Bangalore: With the inflation in the negative territory and the liquidity crunch alleviating, banks are slashing the home loan interest rates. Taking the lead, ICICI Bank has reduced its home loan rates from 13 percent to 11.5 percent. The rate cut will be applicable on home loans of less than Rs 20 lakh.
HDFC Bank has announced that it is planning to reduce its interest rates post-budget and it also plans to cut the deposit rates by 25 bps (basis points). It was early in the year that HDFC had reduced its lending rates to offer home loans up to Rs 30 lakh at a rate of 9.75 percent, while loans above Rs 30 lakh were set to be extended at 10.75 percent to the new borrowers.
Dewan Housing Finance Corporation (DHFL), which provides home loans to the lower and middle class categories, plans to slash the interest rates by 25-50 bps in the near-term. DHFL also expects the interest rates to remain lower for some more time, because of the relief in liquidity.

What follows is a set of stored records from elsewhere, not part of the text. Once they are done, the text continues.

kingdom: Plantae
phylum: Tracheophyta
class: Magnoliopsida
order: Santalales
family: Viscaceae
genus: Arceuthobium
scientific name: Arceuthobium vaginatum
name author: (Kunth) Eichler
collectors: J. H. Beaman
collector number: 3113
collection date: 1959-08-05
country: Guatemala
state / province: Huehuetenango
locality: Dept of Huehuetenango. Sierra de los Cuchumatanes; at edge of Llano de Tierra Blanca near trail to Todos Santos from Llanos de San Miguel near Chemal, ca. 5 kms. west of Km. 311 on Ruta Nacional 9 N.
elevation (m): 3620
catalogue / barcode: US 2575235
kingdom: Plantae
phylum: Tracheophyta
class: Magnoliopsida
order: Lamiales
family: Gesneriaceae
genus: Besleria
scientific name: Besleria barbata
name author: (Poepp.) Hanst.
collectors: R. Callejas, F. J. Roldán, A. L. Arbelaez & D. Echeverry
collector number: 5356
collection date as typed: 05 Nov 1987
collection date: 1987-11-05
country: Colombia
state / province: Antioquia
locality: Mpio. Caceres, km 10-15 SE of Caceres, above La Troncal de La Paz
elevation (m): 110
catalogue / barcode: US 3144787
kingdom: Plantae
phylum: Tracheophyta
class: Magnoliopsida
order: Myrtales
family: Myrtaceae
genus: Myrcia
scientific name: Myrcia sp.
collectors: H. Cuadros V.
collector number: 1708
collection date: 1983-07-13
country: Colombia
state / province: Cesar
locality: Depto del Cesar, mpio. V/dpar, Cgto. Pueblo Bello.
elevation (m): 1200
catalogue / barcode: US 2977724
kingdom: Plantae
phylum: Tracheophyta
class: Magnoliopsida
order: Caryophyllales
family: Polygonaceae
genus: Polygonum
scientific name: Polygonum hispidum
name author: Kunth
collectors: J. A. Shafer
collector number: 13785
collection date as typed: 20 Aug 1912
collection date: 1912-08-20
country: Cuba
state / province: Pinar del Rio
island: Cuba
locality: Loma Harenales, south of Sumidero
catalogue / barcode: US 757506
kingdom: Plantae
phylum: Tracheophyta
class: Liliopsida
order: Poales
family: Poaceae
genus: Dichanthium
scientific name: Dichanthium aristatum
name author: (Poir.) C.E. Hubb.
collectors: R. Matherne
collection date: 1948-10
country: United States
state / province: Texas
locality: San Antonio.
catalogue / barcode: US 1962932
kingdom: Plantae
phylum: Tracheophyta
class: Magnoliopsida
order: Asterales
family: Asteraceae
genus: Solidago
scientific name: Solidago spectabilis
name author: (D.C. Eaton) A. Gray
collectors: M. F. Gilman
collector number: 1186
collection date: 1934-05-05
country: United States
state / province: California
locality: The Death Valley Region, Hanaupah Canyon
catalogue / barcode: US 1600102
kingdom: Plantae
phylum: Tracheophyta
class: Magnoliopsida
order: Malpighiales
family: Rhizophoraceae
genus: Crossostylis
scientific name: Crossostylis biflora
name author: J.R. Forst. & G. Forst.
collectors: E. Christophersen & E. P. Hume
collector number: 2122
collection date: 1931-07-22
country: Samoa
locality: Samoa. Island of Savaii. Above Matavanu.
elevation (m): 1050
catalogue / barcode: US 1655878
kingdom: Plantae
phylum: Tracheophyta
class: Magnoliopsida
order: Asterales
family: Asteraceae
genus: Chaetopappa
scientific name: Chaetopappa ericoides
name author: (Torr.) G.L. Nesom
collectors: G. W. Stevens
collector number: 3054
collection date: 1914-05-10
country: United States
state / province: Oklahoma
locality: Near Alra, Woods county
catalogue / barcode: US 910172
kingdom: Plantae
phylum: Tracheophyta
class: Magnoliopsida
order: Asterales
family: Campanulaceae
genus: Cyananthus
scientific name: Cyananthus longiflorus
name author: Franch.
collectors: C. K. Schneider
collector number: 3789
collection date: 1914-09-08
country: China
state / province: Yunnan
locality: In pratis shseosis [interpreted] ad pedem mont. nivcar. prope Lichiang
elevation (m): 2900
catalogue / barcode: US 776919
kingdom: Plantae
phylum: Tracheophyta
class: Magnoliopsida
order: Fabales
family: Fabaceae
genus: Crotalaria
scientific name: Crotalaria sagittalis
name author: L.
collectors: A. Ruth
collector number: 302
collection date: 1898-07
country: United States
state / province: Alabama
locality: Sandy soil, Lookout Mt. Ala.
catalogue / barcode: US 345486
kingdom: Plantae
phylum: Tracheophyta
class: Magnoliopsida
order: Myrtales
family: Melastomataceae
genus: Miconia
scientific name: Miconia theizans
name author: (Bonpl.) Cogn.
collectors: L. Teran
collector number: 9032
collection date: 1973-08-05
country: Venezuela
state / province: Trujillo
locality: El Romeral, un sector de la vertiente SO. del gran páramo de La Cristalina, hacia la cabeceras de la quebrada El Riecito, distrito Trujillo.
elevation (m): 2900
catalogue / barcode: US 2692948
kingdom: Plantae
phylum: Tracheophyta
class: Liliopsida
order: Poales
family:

The decision by the banks comes on the heels of the rate cuts announced by the Reserve Bank of India (RBI). The Repo rate, at which the RBI lends to banks, was reduced by 100 bps to 6.5 percent. The Reverse Repo rate, at which banks deposit their money with the RBI, was also cut by 100 bps to 5 percent. The government is also pressurizing RBI to lower interest rate further to ensure credit flow for all productive economic activity.
Earlier this month, the Union Finance Minister, Pranab Mukherjee in a meeting with the top executives of public sector banks (PSBs) urged the bankers to cut the lending rates further. State-run Union Bank of India has indicated a reduction in the lending rates by July, when it expects the related cost of funds to lower. The current benchmark prime lending rate of the bank is 12 percent.